Ransomware, the breed a malicious software that takes your computer hostage by encrypting files and demanding a ransom payment to unlock them, continues to be the scourge of computer networks everywhere. In the past month, ransomware attacks were carried out on a massive scale, including attacks on the Colorado Department of Transportation and the City of Atlanta, Georgia that crippled operations and prevented thousands of employees from working for days.
The groups responsible for creating the ransomware applications are always evolving them to take advantage of any security holes they can find. The current attacks use a strain of ransomware called Samas (or SamSam), and the infections are usually started by either a successful phishing email or a brute-force attack on an open Remote Desktop Protocol (RDP) server. A brute-force attack takes known account usernames, usually gleaned from an email address or website staff directory, and asks to log into the RDP server while trying thousands of common passwords until a correct one is found.
There are a number of things you can do to help protect yourself and your business from ransomware. Samas’ particular infection methods can be prevented by:
- Turning off RDP connections from the Internet unless absolutely necessary
- If RDP is necessary, protect it by using either a VPN or a Remote Desktop Gateway server. Either of those will take the place of the standard RDP connection entry to your network, and prevent the most common brute-force attacks
- Turn on account lockout in Active Directory, so an account that’s having a brute-force attack will get automatically blocked before a password is guessed
- Use complex passwords so brute-force attacks aren’t able to guess passwords: 10+ characters, using numbers/capitals/special characters, a passphrase (multiple works with spaces), or a combination of both.
- Provide security training and guidelines for anyone who uses a computer on your network
If you find yourself in the grip of a ransomware attack, it is important to do the following:
- Immediately turn off all machines connected to the network. Ransomware is configured to spread itself across a network. Once it takes hold on one system, it will try to get to anything else it can on the network, including servers. Stopping the spread is the first priority.
- Once the spread has been stopped, each machine should be unplugged from the network/disconnected from wifi, turned on and cleared. Any machine with the ransomware on it should be fully wiped and reinstalled before being put back on the network.
- If the infection has hit servers, restore from the previous day’s backup. Some ransomware targets backup files, so be sure your backups are secured against that, and/or are offsite so they aren’t affected by anything that happens on your network.

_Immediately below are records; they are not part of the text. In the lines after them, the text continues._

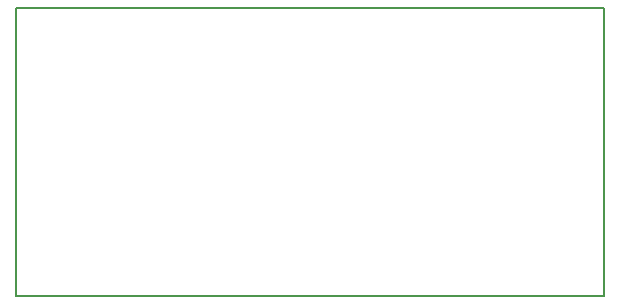
<source format=gbr>
G04 #@! TF.GenerationSoftware,KiCad,Pcbnew,5.1.5*
G04 #@! TF.CreationDate,2020-01-29T11:09:02+01:00*
G04 #@! TF.ProjectId,TinyADC,54696e79-4144-4432-9e6b-696361645f70,rev?*
G04 #@! TF.SameCoordinates,Original*
G04 #@! TF.FileFunction,Profile,NP*
%FSLAX46Y46*%
G04 Gerber Fmt 4.6, Leading zero omitted, Abs format (unit mm)*
G04 Created by KiCad (PCBNEW 5.1.5) date 2020-01-29 11:09:02*
%MOMM*%
%LPD*%
G04 APERTURE LIST*
%ADD10C,0.150000*%
G04 APERTURE END LIST*
D10*
X116078000Y-122682000D02*
X116078000Y-98298000D01*
X165862000Y-122682000D02*
X116078000Y-122682000D01*
X165862000Y-98298000D02*
X165862000Y-122682000D01*
X116078000Y-98298000D02*
X165862000Y-98298000D01*
M02*

</source>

If there are no viable backups, you may be faced with either making the required payment or losing the locked data permanently. While there are at least a couple of services that may be able to unlock your files (see https://www.nomoreransom.org/), most strains currently in use don’t have known unlocks. While paying the ransom may feel like the only choice, it’s still not guaranteed to get your files back. According to a security threat research group (see https://cyber-edge.com/cdr/), less than 20% of people who paid a ransom were given back access to their files. If you’re already protecting your network and backups against this threat, you won’t have to roll the dice on whether or not you’ll regain your files.